━━ TASK DATA ━━

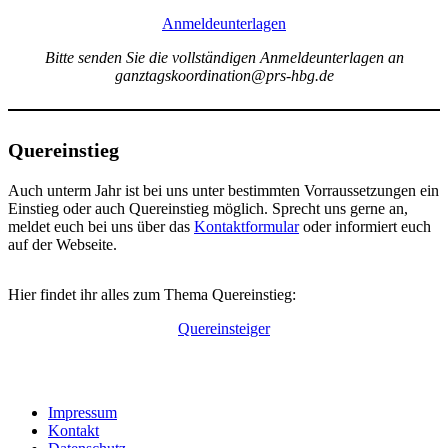
Anmeldeunterlagen
Bitte senden Sie die vollständigen Anmeldeunterlagen an
ganztagskoordination@prs-hbg.de
Quereinstieg
Auch unterm Jahr ist bei uns unter bestimmten Vorraussetzungen ein
Einstieg oder auch Quereinstieg möglich. Sprecht uns gerne an,
meldet euch bei uns über das
Kontaktformular
oder informiert euch
auf der Webseite.
Hier findet ihr alles zum Thema Quereinstieg:
Quereinsteiger
Impressum
Kontakt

━━━

▶ _WORK TASK_: Your task is an exact printout of the records above, with no pictures.

▶ _THE COMPLETED TASK_:
Anmeldeunterlagen
Bitte senden Sie die vollständigen Anmeldeunterlagen an
ganztagskoordination@prs-hbg.de
Quereinstieg
Auch unterm Jahr ist bei uns unter bestimmten Vorraussetzungen ein
Einstieg oder auch Quereinstieg möglich. Sprecht uns gerne an,
meldet euch bei uns über das
Kontaktformular
oder informiert euch
auf der Webseite.
Hier findet ihr alles zum Thema Quereinstieg:
Quereinsteiger
Impressum
Kontakt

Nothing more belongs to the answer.